- [EXERCISE INPUT]
================
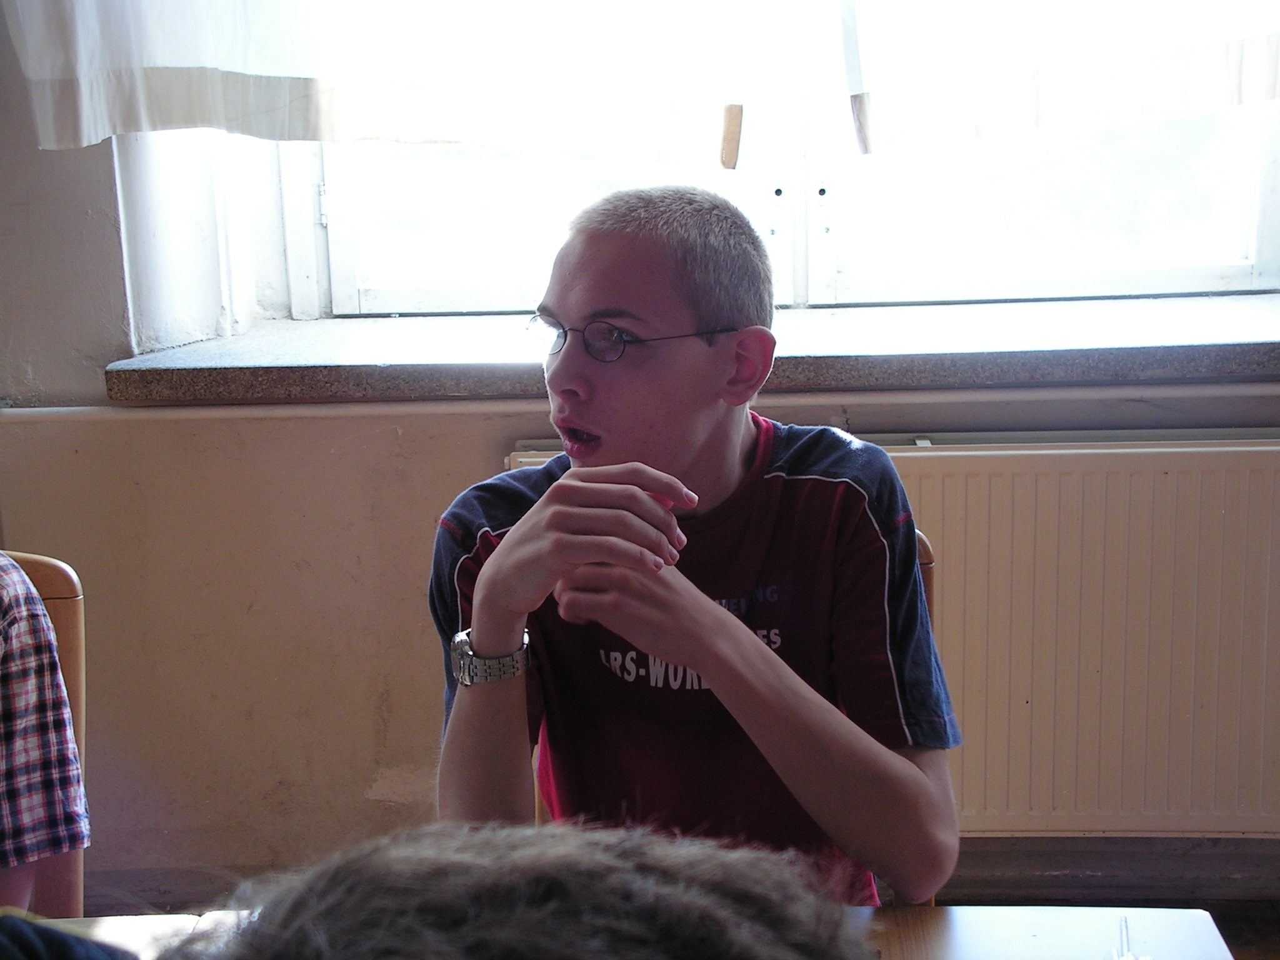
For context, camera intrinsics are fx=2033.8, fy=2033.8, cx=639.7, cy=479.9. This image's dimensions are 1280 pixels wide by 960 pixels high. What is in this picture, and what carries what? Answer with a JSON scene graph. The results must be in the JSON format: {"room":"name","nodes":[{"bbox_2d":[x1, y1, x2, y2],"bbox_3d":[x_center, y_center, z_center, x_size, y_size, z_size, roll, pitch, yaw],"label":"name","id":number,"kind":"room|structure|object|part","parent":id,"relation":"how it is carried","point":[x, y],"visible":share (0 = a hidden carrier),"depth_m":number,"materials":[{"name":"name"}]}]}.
{"room":"classroom","nodes":[
{"label":"classroom","id":0,"kind":"room"},
{"bbox_2d":[0,914,134,959],"bbox_3d":[-0.368,0.338,1.085,0.333,0.188,0.337,-3,13,-8],"label":"person","id":1,"kind":"object","parent":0,"point":[67,955],"visible":0.98,"depth_m":1.15},
{"bbox_2d":[0,1,1279,905],"bbox_3d":[0.095,-0.714,2.854,4.628,2.863,0.301,-1,12,3],"label":"wall","id":2,"kind":"structure","parent":0,"point":[454,480],"depth_m":2.98,"materials":[{"name":"beige paint"}]},
{"bbox_2d":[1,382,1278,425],"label":"pipe","id":3,"kind":"object","parent":2,"relation":"attached to","point":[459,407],"visible":0.75,"depth_m":2.85,"materials":[{"name":"white paint"}]},
{"bbox_2d":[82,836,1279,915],"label":"baseboard","id":4,"kind":"structure","parent":2,"relation":"attached to","point":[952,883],"depth_m":2.85,"materials":[{"name":"wood"}]},
{"bbox_2d":[103,293,1279,407],"bbox_3d":[0.311,-0.186,2.858,2.185,0.059,0.407,-1,12,3],"label":"window sill","id":5,"kind":"structure","parent":2,"relation":"attached to","point":[1138,350],"depth_m":2.75,"materials":[{"name":"stone"}]},
{"bbox_2d":[266,0,1279,320],"bbox_3d":[0.245,-0.987,2.992,1.664,1.513,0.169,-1,12,3],"label":"window","id":6,"kind":"structure","parent":2,"relation":"in","point":[1257,278],"depth_m":3.12,"materials":[{"name":"white"}]},
{"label":"hinge","id":7,"kind":"part","parent":6,"relation":"part of","materials":[{"name":"metal"}]},
{"bbox_2d":[0,0,764,164],"bbox_3d":[-0.399,-1.144,2.603,1.057,1.390,0.130,-1,12,3],"label":"left curtain","id":8,"kind":"object","parent":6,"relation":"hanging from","point":[117,127],"visible":0.98,"depth_m":2.72,"materials":[{"name":"white fabric"}]},
{"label":"pane","id":9,"kind":"part","parent":6,"relation":"part of","materials":[{"name":"white glass"}]},
{"bbox_2d":[843,0,1279,155],"bbox_3d":[0.749,-1.178,2.560,1.056,1.431,0.129,-1,12,3],"label":"right curtain","id":10,"kind":"object","parent":6,"relation":"attached to","point":[1220,71],"visible":0.98,"depth_m":2.70,"materials":[{"name":"white fabric"}]},
{"bbox_2d":[503,428,1279,839],"bbox_3d":[0.509,0.234,2.812,1.394,0.575,0.079,-1,12,3],"label":"radiator","id":11,"kind":"object","parent":2,"relation":"attached to","point":[1172,474],"visible":0.53,"depth_m":2.76,"materials":[{"name":"beige metal"}]},
{"bbox_2d":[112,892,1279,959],"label":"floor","id":12,"kind":"structure","parent":0,"point":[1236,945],"depth_m":2.97,"materials":[{"name":"brown wood"}]},
{"bbox_2d":[1,551,90,918],"bbox_3d":[-0.690,0.514,1.907,0.441,0.806,0.496,-1,12,3],"label":"chair","id":13,"kind":"object","parent":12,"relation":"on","point":[40,568],"visible":0.52,"depth_m":1.99,"materials":[{"name":"brown wood"}]},
{"bbox_2d":[0,555,90,908],"bbox_3d":[-0.767,0.180,1.733,0.521,0.650,0.437,-11,16,-38],"label":"person","id":14,"kind":"object","parent":13,"relation":"on","point":[22,856],"visible":0.86,"depth_m":1.79},
{"bbox_2d":[153,819,878,959],"bbox_3d":[-0.044,0.493,0.679,0.530,0.835,0.534,-1,12,3],"label":"person","id":15,"kind":"object","parent":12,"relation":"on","point":[621,875],"visible":1,"depth_m":0.62},
{"bbox_2d":[6,903,1237,959],"bbox_3d":[-0.194,0.765,1.156,1.210,0.701,0.974,-1,12,3],"label":"table","id":16,"kind":"object","parent":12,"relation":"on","point":[960,923],"visible":0.49,"depth_m":1.48,"materials":[{"name":"brown wood"}]},
{"bbox_2d":[1108,915,1148,959],"bbox_3d":[0.348,0.344,1.451,0.027,0.010,0.183,2,13,14],"label":"plastic fork","id":17,"kind":"object","parent":16,"relation":"on","point":[1124,958],"visible":0.94,"depth_m":1.48,"materials":[{"name":"plastic"}]},
{"bbox_2d":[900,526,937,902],"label":"chair","id":18,"kind":"object","parent":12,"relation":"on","point":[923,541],"visible":0.03,"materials":[{"name":"brown wood"}]},
{"bbox_2d":[426,183,966,903],"bbox_3d":[0.034,0.167,1.759,0.447,0.785,0.480,-1,12,3],"label":"boy","id":19,"kind":"object","parent":18,"relation":"on","point":[570,305],"visible":0.92,"depth_m":1.68}
]}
================
- [WHAT THE EXERCISE ASKS]
Skip the pictures and output all entries exactly.

- [SOLUTION TO THIS TASK]
For context, camera intrinsics are fx=2033.8, fy=2033.8, cx=639.7, cy=479.9. This image's dimensions are 1280 pixels wide by 960 pixels high. What is in this picture, and what carries what? Answer with a JSON scene graph. The results must be in the JSON format: {"room":"name","nodes":[{"bbox_2d":[x1, y1, x2, y2],"bbox_3d":[x_center, y_center, z_center, x_size, y_size, z_size, roll, pitch, yaw],"label":"name","id":number,"kind":"room|structure|object|part","parent":id,"relation":"how it is carried","point":[x, y],"visible":share (0 = a hidden carrier),"depth_m":number,"materials":[{"name":"name"}]}]}.
{"room":"classroom","nodes":[
{"label":"classroom","id":0,"kind":"room"},
{"bbox_2d":[0,914,134,959],"bbox_3d":[-0.368,0.338,1.085,0.333,0.188,0.337,-3,13,-8],"label":"person","id":1,"kind":"object","parent":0,"point":[67,955],"visible":0.98,"depth_m":1.15},
{"bbox_2d":[0,1,1279,905],"bbox_3d":[0.095,-0.714,2.854,4.628,2.863,0.301,-1,12,3],"label":"wall","id":2,"kind":"structure","parent":0,"point":[454,480],"depth_m":2.98,"materials":[{"name":"beige paint"}]},
{"bbox_2d":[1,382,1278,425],"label":"pipe","id":3,"kind":"object","parent":2,"relation":"attached to","point":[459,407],"visible":0.75,"depth_m":2.85,"materials":[{"name":"white paint"}]},
{"bbox_2d":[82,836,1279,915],"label":"baseboard","id":4,"kind":"structure","parent":2,"relation":"attached to","point":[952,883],"depth_m":2.85,"materials":[{"name":"wood"}]},
{"bbox_2d":[103,293,1279,407],"bbox_3d":[0.311,-0.186,2.858,2.185,0.059,0.407,-1,12,3],"label":"window sill","id":5,"kind":"structure","parent":2,"relation":"attached to","point":[1138,350],"depth_m":2.75,"materials":[{"name":"stone"}]},
{"bbox_2d":[266,0,1279,320],"bbox_3d":[0.245,-0.987,2.992,1.664,1.513,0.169,-1,12,3],"label":"window","id":6,"kind":"structure","parent":2,"relation":"in","point":[1257,278],"depth_m":3.12,"materials":[{"name":"white"}]},
{"label":"hinge","id":7,"kind":"part","parent":6,"relation":"part of","materials":[{"name":"metal"}]},
{"bbox_2d":[0,0,764,164],"bbox_3d":[-0.399,-1.144,2.603,1.057,1.390,0.130,-1,12,3],"label":"left curtain","id":8,"kind":"object","parent":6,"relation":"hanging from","point":[117,127],"visible":0.98,"depth_m":2.72,"materials":[{"name":"white fabric"}]},
{"label":"pane","id":9,"kind":"part","parent":6,"relation":"part of","materials":[{"name":"white glass"}]},
{"bbox_2d":[843,0,1279,155],"bbox_3d":[0.749,-1.178,2.560,1.056,1.431,0.129,-1,12,3],"label":"right curtain","id":10,"kind":"object","parent":6,"relation":"attached to","point":[1220,71],"visible":0.98,"depth_m":2.70,"materials":[{"name":"white fabric"}]},
{"bbox_2d":[503,428,1279,839],"bbox_3d":[0.509,0.234,2.812,1.394,0.575,0.079,-1,12,3],"label":"radiator","id":11,"kind":"object","parent":2,"relation":"attached to","point":[1172,474],"visible":0.53,"depth_m":2.76,"materials":[{"name":"beige metal"}]},
{"bbox_2d":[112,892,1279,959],"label":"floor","id":12,"kind":"structure","parent":0,"point":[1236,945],"depth_m":2.97,"materials":[{"name":"brown wood"}]},
{"bbox_2d":[1,551,90,918],"bbox_3d":[-0.690,0.514,1.907,0.441,0.806,0.496,-1,12,3],"label":"chair","id":13,"kind":"object","parent":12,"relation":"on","point":[40,568],"visible":0.52,"depth_m":1.99,"materials":[{"name":"brown wood"}]},
{"bbox_2d":[0,555,90,908],"bbox_3d":[-0.767,0.180,1.733,0.521,0.650,0.437,-11,16,-38],"label":"person","id":14,"kind":"object","parent":13,"relation":"on","point":[22,856],"visible":0.86,"depth_m":1.79},
{"bbox_2d":[153,819,878,959],"bbox_3d":[-0.044,0.493,0.679,0.530,0.835,0.534,-1,12,3],"label":"person","id":15,"kind":"object","parent":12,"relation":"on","point":[621,875],"visible":1,"depth_m":0.62},
{"bbox_2d":[6,903,1237,959],"bbox_3d":[-0.194,0.765,1.156,1.210,0.701,0.974,-1,12,3],"label":"table","id":16,"kind":"object","parent":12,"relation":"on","point":[960,923],"visible":0.49,"depth_m":1.48,"materials":[{"name":"brown wood"}]},
{"bbox_2d":[1108,915,1148,959],"bbox_3d":[0.348,0.344,1.451,0.027,0.010,0.183,2,13,14],"label":"plastic fork","id":17,"kind":"object","parent":16,"relation":"on","point":[1124,958],"visible":0.94,"depth_m":1.48,"materials":[{"name":"plastic"}]},
{"bbox_2d":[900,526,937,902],"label":"chair","id":18,"kind":"object","parent":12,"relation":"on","point":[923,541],"visible":0.03,"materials":[{"name":"brown wood"}]},
{"bbox_2d":[426,183,966,903],"bbox_3d":[0.034,0.167,1.759,0.447,0.785,0.480,-1,12,3],"label":"boy","id":19,"kind":"object","parent":18,"relation":"on","point":[570,305],"visible":0.92,"depth_m":1.68}
]}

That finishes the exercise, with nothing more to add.